Stripper Hostess

The door chimes. I look up.

Standing in the doorway is a very young, tall, model thin, blonde girl.

My face brightens. “How may I help you Miss?” I say welcomingly.

“I am here about the hostess position.” she says hopefully.

“Ok. Just fill out this application and I will go over it with the owner.” I say, sliding her a copy.

The girl sits at a side table and fills out the paperwork. I grab some coffee. When she is finished she comes up to me and says, “I have one small problem.”

“What’s that?”

The girl points to her application. Her current employer is a strip club.

“A lot of people have a problem with that.” she says nervously.

“I don’t see how that’s a problem.” I say a little to fast.

“I don’t dance. I’m just a cocktail waitress.”

Yeah sure.

“It’s a bad environment. I’m trying to get out.” she adds.

“Well you have experience dealing with difficult customers that’s for sure” I reply. “Let me go downstairs and see if the owner can talk to you.

I go downstairs. Fluvio is half asleep in his chair sorting through his email.

“Get off your ass and interview this girl upstairs right now.” I bellow.

“What?” Fluvio says angrily, stirring in his chair.

I slap down the application and point to her current employer.

“Stripper hostess! Stripper hostess!” I yell. “GO GO GO !!!”

I never saw Fluvio move so fast.
────────────────
• TASK SET:
1. In the story, what is Fluvio doing when the narrator goes downstairs?
2. Translate this sentence from the story into Spanish: "I never saw Fluvio move so fast."
The items are not needed for this work.

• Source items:
────────────────
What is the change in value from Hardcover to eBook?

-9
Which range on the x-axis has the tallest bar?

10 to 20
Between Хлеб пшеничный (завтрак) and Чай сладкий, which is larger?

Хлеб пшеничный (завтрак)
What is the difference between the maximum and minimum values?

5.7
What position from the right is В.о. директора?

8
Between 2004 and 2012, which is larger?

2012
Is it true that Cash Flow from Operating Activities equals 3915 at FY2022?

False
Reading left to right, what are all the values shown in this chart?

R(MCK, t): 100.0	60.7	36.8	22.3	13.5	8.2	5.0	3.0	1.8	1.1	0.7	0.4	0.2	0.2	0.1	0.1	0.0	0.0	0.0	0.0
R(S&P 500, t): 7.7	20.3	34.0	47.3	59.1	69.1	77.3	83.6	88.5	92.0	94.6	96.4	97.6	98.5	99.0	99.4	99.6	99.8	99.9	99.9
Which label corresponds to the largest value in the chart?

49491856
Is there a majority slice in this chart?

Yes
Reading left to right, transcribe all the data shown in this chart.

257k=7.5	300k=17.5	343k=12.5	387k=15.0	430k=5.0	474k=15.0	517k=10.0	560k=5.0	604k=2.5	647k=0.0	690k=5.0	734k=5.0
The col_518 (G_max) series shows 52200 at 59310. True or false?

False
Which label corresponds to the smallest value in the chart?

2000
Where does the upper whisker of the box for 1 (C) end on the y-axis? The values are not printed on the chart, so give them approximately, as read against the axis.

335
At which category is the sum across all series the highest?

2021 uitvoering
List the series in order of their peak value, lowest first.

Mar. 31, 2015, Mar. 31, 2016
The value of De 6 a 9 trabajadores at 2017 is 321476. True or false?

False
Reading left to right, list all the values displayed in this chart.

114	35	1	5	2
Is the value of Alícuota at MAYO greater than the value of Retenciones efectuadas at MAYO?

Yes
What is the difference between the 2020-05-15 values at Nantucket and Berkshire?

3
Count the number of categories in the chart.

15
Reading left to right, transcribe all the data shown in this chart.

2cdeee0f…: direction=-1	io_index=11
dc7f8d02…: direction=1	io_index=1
────────────────
• RESPONSES:
1. He is half asleep in his chair, sorting through his email.

2. Nunca vi a Fluvio moverse tan rápido.